Asked on November 13, 2012 under Family Law, Ohio

Answers:

M.D., Member, California and New York Bar / FreeAdvice Contributing Attorney

Answered 9 years ago | Contributor

Typically, the financial burden usually lies with the person who opened the account. So as long as the account is solely in 1 spouse's name, there should be no problem in determining liability. The law differs in community property states where, as a general rule, both spouses share equally in credit debt no matter whose name the card was opened in.

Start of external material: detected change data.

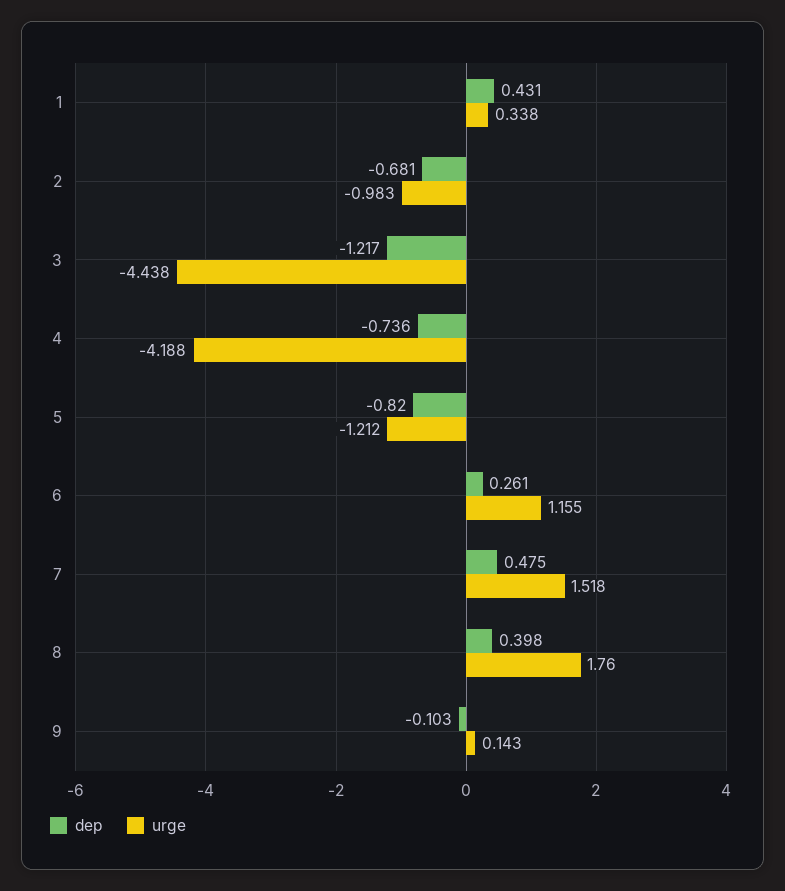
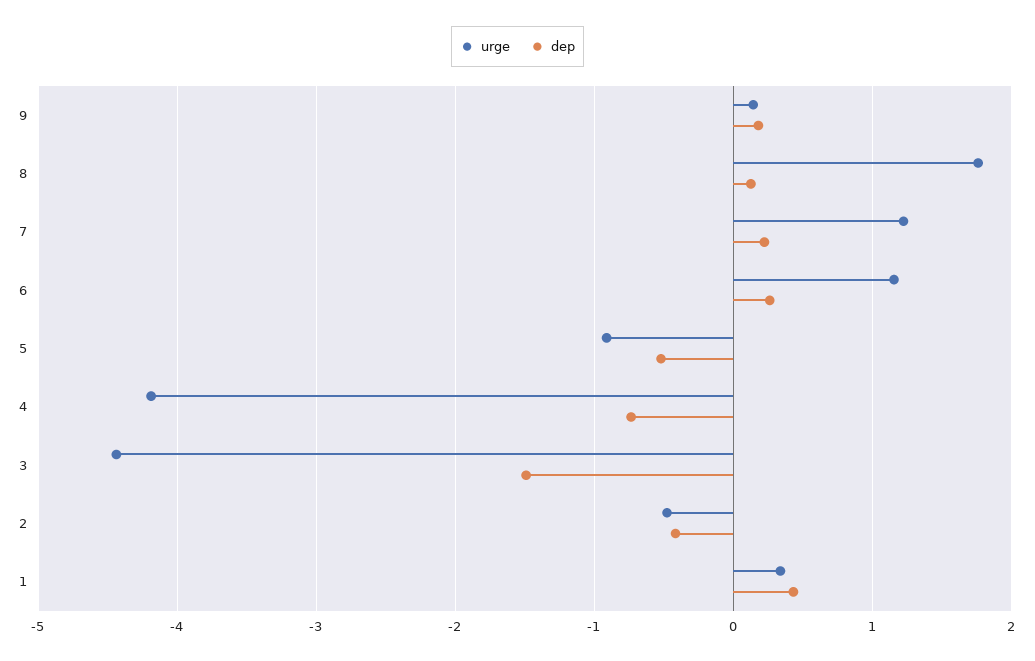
  {
    "dep": {
      "1": 0.431,
-     "2": -0.681,
+     "2": -0.4,
-     "3": -1.217,
+     "3": -1.5,
      "4": -0.736,
-     "5": -0.82,
+     "5": -0.5,
      "6": 0.261,
-     "7": 0.475,
+     "7": 0.2,
-     "8": 0.398,
+     "8": 0.1,
-     "9": -0.103
+     "9": 0.2
    },
    "urge": {
      "1": 0.338,
-     "2": -0.983,
+     "2": -0.5,
      "3": -4.438,
      "4": -4.188,
-     "5": -1.212,
+     "5": -0.9,
      "6": 1.155,
-     "7": 1.518,
+     "7": 1.2,
      "8": 1.76,
      "9": 0.143
    }
  }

That being said, things are different for joint accounts. The rules on such accounts vary by state, but in most cases, marital debt includes any debt incurred during the marriage regardless of whose name actually appears on the title. So for joint accounts, whatever credit card debt you built up while still married, you will be at least partially responsible for those debts upon divorce.

Exceptions to the above, however, do exist. If one of the former spouses is solely responsible for most of the credit card activity. In such cases, a court may not consider that a marital debt marital, and will order that the responsible party pay the debt in full.